── READING PASSAGE

# question on something



## little fat buddy (Jan 14, 2011)

hey guy's i have a question on a track pack. im lookign at the atlas track and want to build a layout loosely based on the wgh plan but with 22 inch radius turn's what all would i need to do this plus add a second spur track to it as well and also add a bridge can this be done in 4x8 maybe 5x8 thank's zach.


----------



## norgale (Apr 4, 2011)

Hi Zach;
I have a 4x8 layout with 22" curves on the outside around the table. There's 18" on the inside track and bent up flextrack for the yard oval. Yopu can see the layout under Bonita Grand Central If ya want. Pete


----------



## tkruger (Jan 18, 2009)

One thing to consider is that with 22" curves there will be a 44 inch diameter to turn the train around. This leaves 2 inches between the track and the side of the table with a 4x8 layout. If you are entering one of these curves on a downgrade or after passing through a switch make sure that there is something there to catch a derailment. Also if there are little hands around this will leave no buffer area for the watchers. On my layout I added the control panel to one side. This allowed the track to be moved to that edge and gave a 4 inch buffer.

────

§ **QUESTIONS TO ANSWER**
1. In the forum thread about 22-inch curves on a 4x8 layout, do the following statements agree with the thread? (a) The inside track on norgale's layout uses 18" curves. (b) A 4x8 layout with 22" curves leaves 4 inches between the track and the table's side. (c) tkruger put the control panel on one side of the layout. For each, answer yes or no and quote the words from the thread that decide it.
2. Transcribe the stretch of the forum thread about 22-inch curves on a 4x8 layout from "hey guy's i" through "(Apr 4, 2011)".

── THE DATA

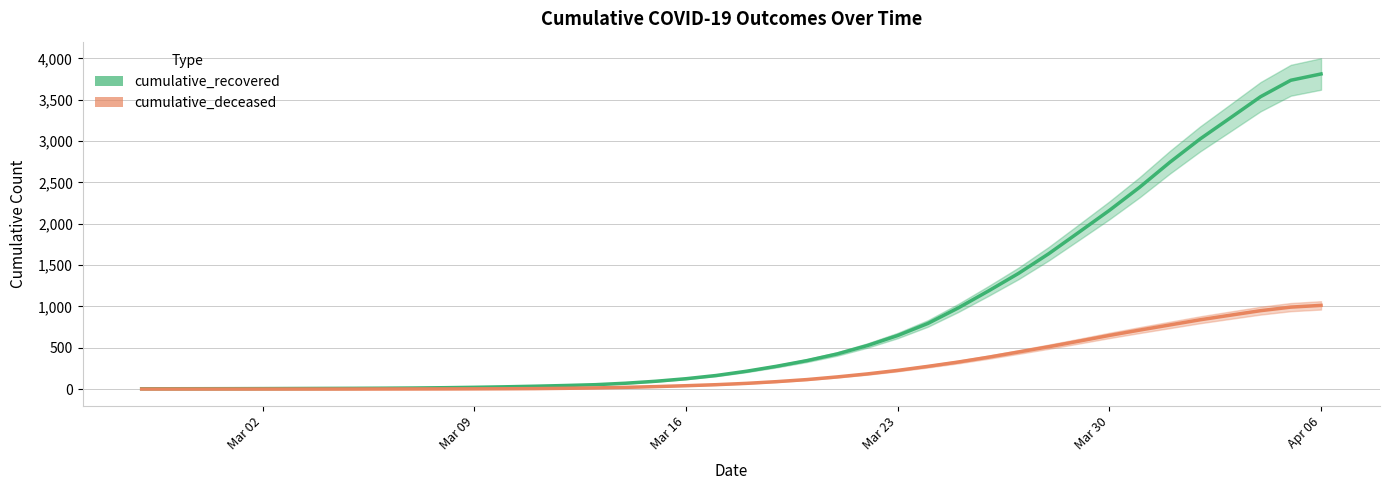

At 2020-03-21, list the series in order from smallest to largest.

cumulative_deceased, cumulative_recovered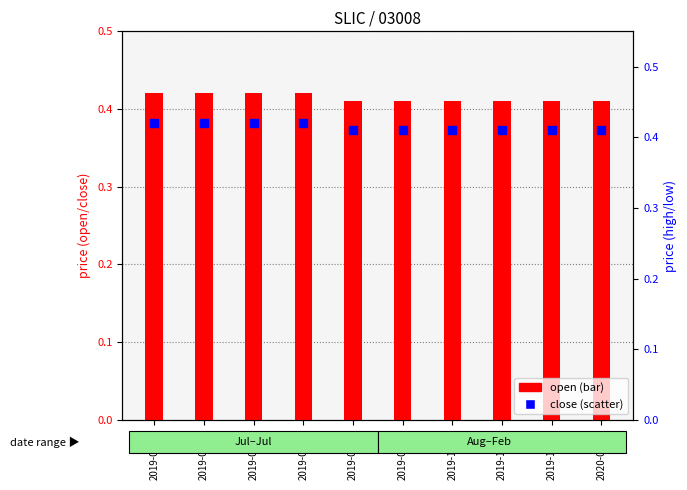

At which category is the sum across all series the highest?

2019-07-10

────

§ **ANSWERS BELOW**
1.
(a) Yes: "There's 18" on the inside track"
(b) No: "This leaves 2 inches between the track and the side of the table with a 4x8 layout."
(c) Yes: "On my layout I added the control panel to one side."

2.
hey guy's i have a question on a track pack. im lookign at the atlas track and want to build a layout loosely based on the wgh plan but with 22 inch radius turn's what all would i need to do this plus add a second spur track to it as well and also add a bridge can this be done in 4x8 maybe 5x8 thank's zach.


----------



## norgale (Apr 4, 2011)